Please write out, word for word, the lines below, beginning with the line that contains "(Wednesday): end time?" and continuing through the line that contains "On Tuesday, when". Leave the pictures out of your answer.

__Records__.
+-------+
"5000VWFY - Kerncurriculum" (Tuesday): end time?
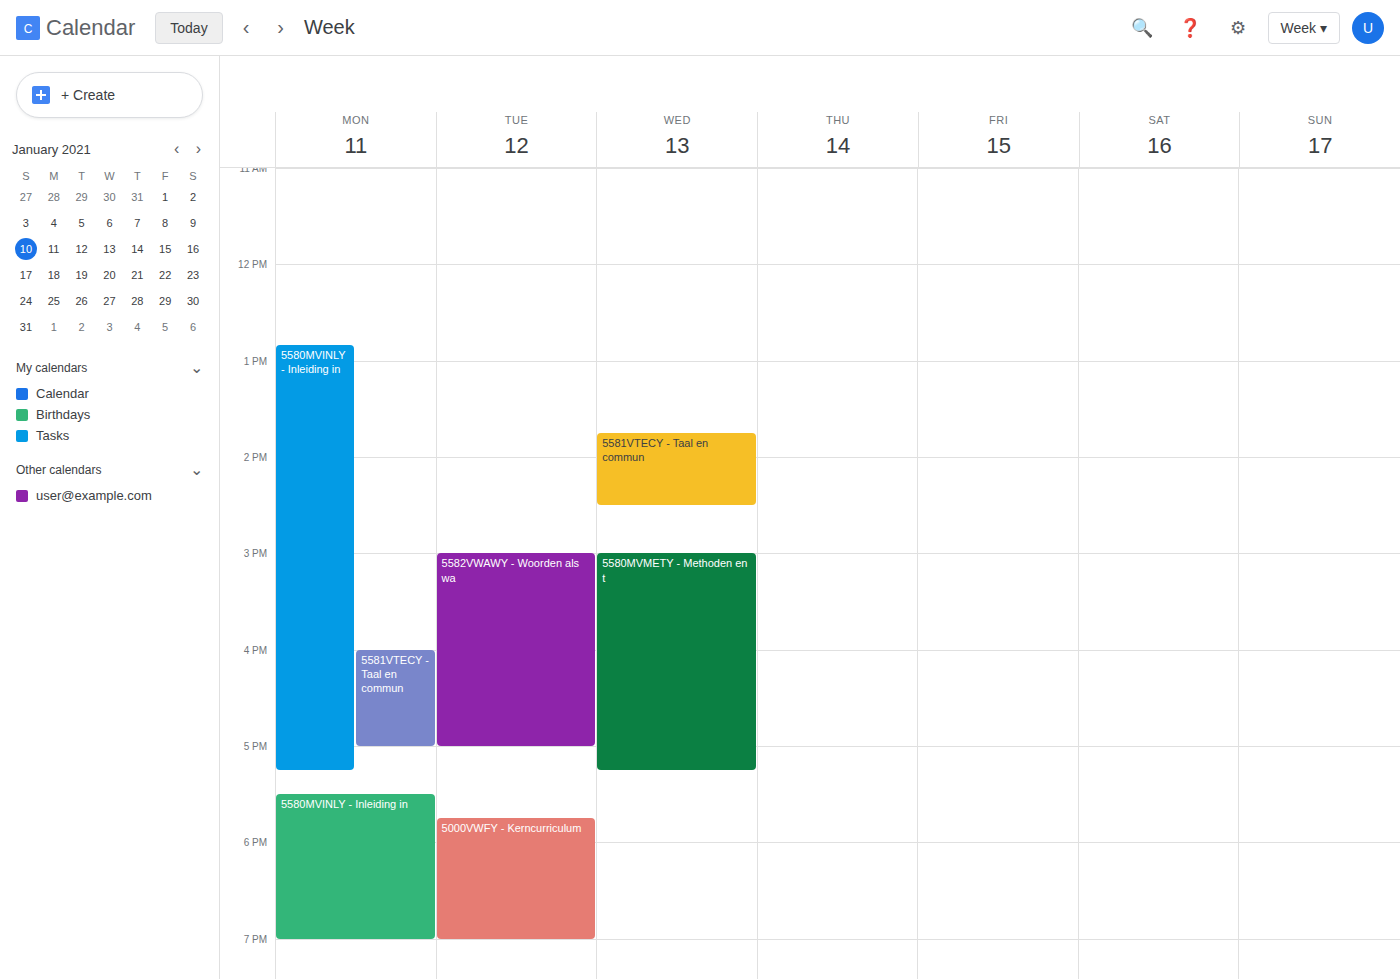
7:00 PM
+-------+
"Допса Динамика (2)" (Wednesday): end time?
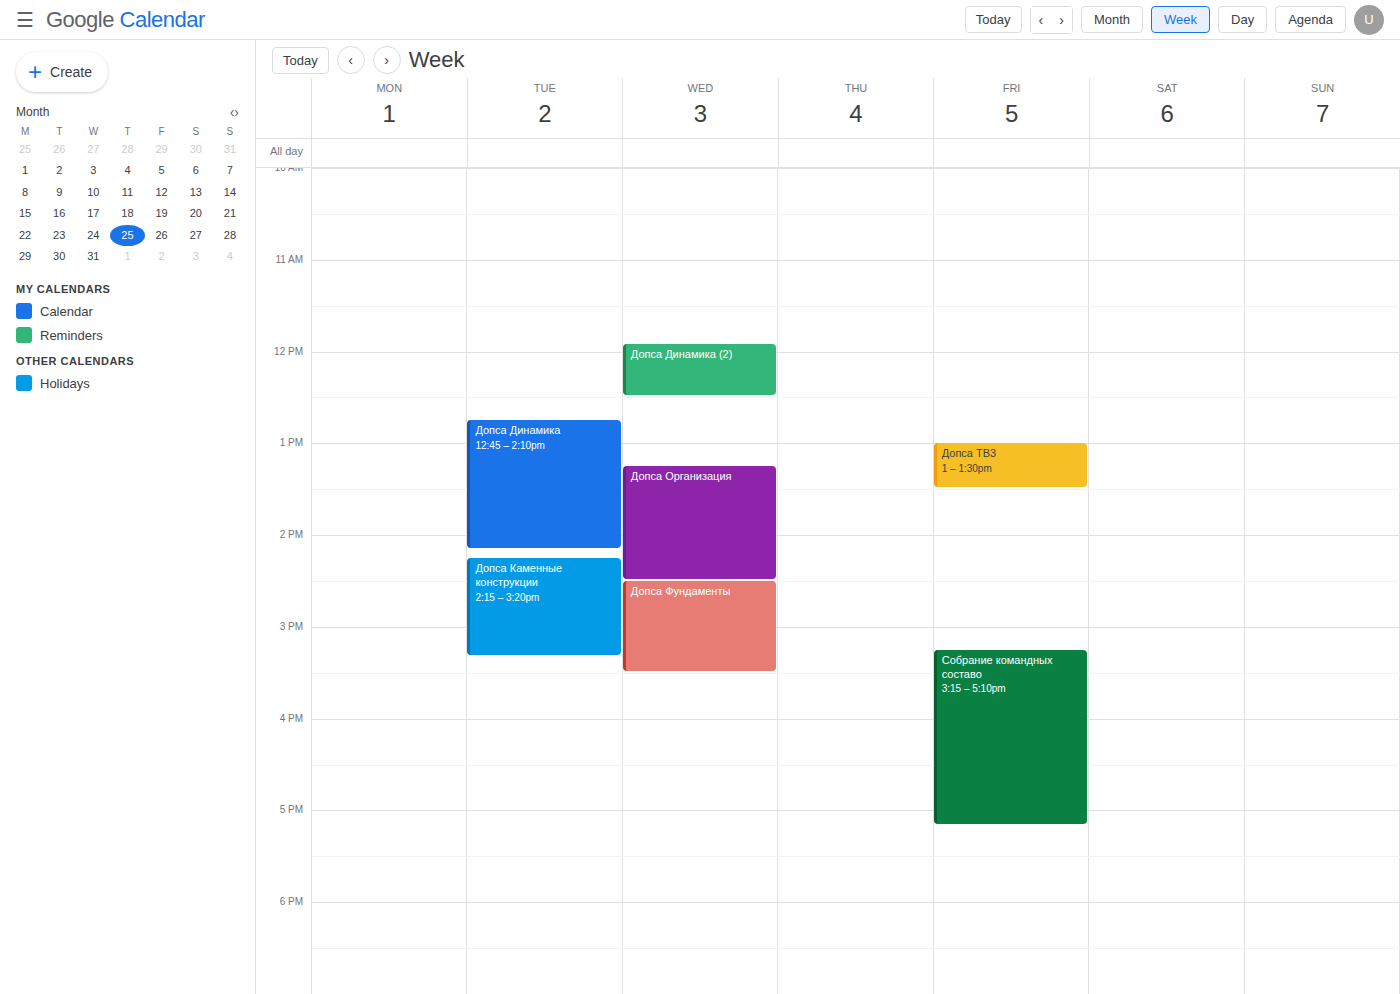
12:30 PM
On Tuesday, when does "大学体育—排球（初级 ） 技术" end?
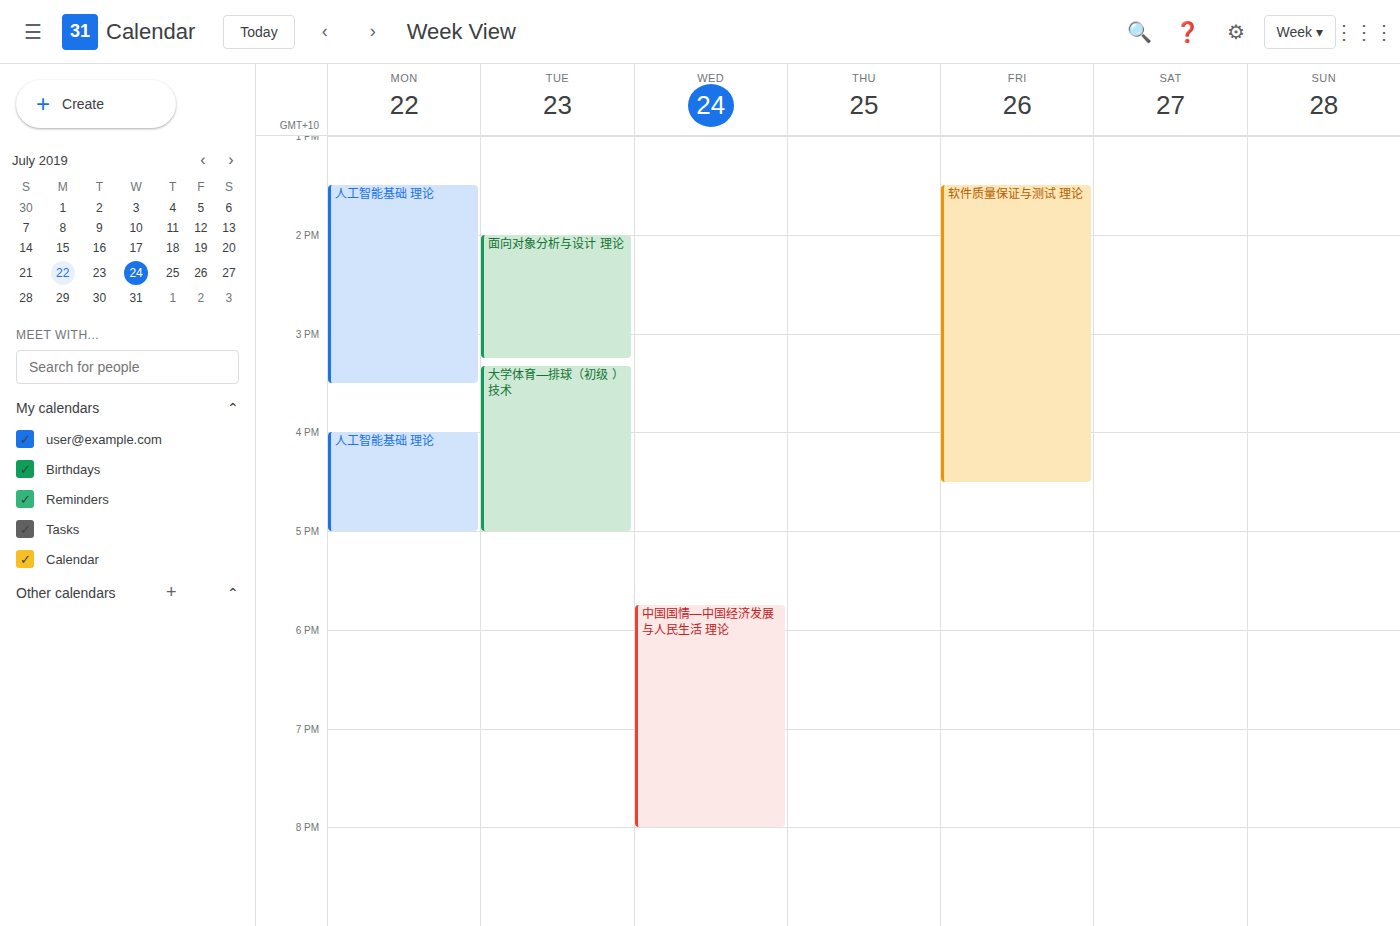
+-------+
__Solution for this task__.
"Допса Динамика (2)" (Wednesday): end time?
12:30 PM
On Tuesday, when does "大学体育—排球（初级 ） 技术" end?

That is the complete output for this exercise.